* **EXCERPTED TEXT**:
* START *

At long last, the EEOC has finally issued its FY 2013 Performance and Accountability Report (“PAR”) on the evening of December 16, 2013. For those waiting to see an interesting twist on the EEOC’s internal metrics, the PAR did not disappoint. The PAR details the EEOC’s activities from October 1, 2012 to September 30, 2013. The PAR is the agency’s internal annual report and reflects its assessment of its FY 2013 program and financial performance. The FY 2013 PAR provides critical insight into the EEOC’s strategic objectives as it closes in on the approximate half-way point of its 2012-2016 Strategic Enforcement Plan (“SEP”). It also reveals surprising departures from the agency’s stated objectives, possibly signaling that the agency may double-down in its 2014 enforcement efforts to make up for the goals its missed.
Here are highlights of some of the “bangs” and “fizzles” and what these trends might mean for the future.
Half-Way Point For Current SEP
A key performance measure is the agency’s enforcement and litigation activity as compared to three strategic objectives outlined in the Commission’s Strategic Enforcement Plan. These objectives are: (1) combating employment discrimination through strategic law enforcement; (2) preventing employment discrimination through education and outreach; and (3) delivering excellent and consistent service through skilled and diverse workforce and effective systems.
Last year, EEOC Chair Jacqueline Berrien pointed out that the EEOC was in the early stages of implementing new Strategic Plan, noting it had made meaningful progress on its strategic objectives. With the FY 2013 PAR, the agency – and employers – have another year’s worth of EEOC enforcement and litigation data. As such, the FY 2013 PAR provides a great opportunity to look back at the FY 2012 PAR and make year-over-year comparisons of key metrics. Further, it shows that although the agency met some of the 14 performance measures identified in the SEP, it fell far short of others.
So what are the “Bangs” and “Fizzles” from 2013?
BANG: With The SEP As A Roadmap, The EEOC Zeroed In On Specific Employment Practices
Systemic Lawsuit Quota Drives Enforcement And Litigation Activity: The launch of the current SEP underscored an evolution in the EEOC’s agenda. In recent years, the agency’s enforcement and litigation agenda has gained a sharper edge, its enforcement aim has been more precise, and its pursuit of employers in certain industries and scrutiny of certain employment practices has been more dogged. In its quest to increase its impact even while its funding has dwindled, the EEOC has been actively pursuing “systemic cases,” including “pattern or practice, policy, or class cases where the alleged discrimination has a broad impact on an industry, occupation, business, or geographic area.”

* END *

* **INFORMATION SUPPLIED**:
* START *

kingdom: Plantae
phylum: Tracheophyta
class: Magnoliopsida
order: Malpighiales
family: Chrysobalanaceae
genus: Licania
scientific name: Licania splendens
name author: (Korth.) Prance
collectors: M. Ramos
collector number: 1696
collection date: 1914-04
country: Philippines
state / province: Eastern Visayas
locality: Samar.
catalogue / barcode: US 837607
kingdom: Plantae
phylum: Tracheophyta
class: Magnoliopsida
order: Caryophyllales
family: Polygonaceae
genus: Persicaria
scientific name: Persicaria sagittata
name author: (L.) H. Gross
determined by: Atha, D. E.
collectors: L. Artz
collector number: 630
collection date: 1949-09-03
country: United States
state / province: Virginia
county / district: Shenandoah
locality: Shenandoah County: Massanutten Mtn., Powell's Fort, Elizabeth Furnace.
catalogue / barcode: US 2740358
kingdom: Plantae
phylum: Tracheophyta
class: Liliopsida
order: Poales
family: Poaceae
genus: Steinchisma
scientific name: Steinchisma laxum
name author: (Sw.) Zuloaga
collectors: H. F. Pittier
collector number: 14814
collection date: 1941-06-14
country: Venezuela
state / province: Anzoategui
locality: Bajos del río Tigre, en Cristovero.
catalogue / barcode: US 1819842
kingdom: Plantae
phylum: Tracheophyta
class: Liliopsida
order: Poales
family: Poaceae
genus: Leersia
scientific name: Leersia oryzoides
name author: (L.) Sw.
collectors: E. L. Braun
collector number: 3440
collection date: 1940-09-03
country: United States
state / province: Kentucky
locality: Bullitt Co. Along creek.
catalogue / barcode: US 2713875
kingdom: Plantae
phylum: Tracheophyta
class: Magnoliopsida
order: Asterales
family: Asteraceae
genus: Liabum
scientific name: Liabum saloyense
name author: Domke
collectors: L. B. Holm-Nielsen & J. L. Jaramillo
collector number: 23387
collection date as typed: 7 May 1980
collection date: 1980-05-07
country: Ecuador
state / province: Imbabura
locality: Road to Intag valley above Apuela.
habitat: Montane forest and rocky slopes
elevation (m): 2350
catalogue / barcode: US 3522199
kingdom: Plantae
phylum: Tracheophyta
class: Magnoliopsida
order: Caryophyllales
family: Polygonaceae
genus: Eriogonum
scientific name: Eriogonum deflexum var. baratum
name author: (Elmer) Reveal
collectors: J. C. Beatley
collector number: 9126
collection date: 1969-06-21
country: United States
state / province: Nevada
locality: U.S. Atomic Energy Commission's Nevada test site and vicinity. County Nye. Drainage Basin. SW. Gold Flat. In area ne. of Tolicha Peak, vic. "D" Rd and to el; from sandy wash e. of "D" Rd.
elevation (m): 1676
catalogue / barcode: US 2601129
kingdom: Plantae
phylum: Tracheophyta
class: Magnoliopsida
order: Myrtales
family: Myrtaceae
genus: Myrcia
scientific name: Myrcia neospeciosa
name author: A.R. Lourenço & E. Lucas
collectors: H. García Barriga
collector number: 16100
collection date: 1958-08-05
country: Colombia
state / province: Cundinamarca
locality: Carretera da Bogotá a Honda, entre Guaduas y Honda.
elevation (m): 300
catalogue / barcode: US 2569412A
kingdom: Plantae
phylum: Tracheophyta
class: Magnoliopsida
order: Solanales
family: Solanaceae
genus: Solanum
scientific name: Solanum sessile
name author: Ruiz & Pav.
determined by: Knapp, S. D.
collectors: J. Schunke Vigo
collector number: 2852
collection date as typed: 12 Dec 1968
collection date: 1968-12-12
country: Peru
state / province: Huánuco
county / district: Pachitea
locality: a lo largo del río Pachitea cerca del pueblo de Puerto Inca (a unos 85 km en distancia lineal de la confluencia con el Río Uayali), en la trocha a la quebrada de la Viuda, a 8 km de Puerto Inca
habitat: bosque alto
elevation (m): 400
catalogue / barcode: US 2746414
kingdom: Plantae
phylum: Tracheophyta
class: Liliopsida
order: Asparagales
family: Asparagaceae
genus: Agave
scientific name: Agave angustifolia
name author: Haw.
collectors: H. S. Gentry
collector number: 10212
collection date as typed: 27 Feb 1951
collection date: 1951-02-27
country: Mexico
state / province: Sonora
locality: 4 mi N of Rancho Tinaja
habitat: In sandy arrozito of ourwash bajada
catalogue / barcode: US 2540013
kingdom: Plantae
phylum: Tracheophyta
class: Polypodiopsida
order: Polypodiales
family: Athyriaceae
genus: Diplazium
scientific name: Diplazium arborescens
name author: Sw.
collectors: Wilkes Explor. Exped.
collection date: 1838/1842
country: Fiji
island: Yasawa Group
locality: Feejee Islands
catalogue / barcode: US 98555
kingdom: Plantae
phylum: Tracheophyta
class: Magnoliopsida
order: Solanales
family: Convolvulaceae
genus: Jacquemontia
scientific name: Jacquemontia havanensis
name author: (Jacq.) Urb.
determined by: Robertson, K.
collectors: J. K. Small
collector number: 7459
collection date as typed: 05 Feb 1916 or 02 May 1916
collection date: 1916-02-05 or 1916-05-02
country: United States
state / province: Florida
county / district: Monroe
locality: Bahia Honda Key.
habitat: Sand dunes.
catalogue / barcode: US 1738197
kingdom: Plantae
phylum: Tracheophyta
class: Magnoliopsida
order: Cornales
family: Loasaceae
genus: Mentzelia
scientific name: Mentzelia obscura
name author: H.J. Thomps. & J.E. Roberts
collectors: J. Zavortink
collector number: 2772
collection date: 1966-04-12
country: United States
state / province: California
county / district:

* END *

* **PROBLEM DESCRIPTION**: Please summarize the EEOC report piece above in two sentences.

* **SOLUTION TO THIS PROBLEM**: On December 16, 2013, the EEOC issued its FY 2013 Performance and Accountability Report, which covers October 1, 2012 to September 30, 2013 and assesses the agency's program and financial performance as it nears the half-way point of its 2012-2016 Strategic Enforcement Plan. The report shows that the agency met some of the 14 performance measures in that plan but fell far short of others, while its enforcement agenda grew sharper through the pursuit of systemic cases with broad impact.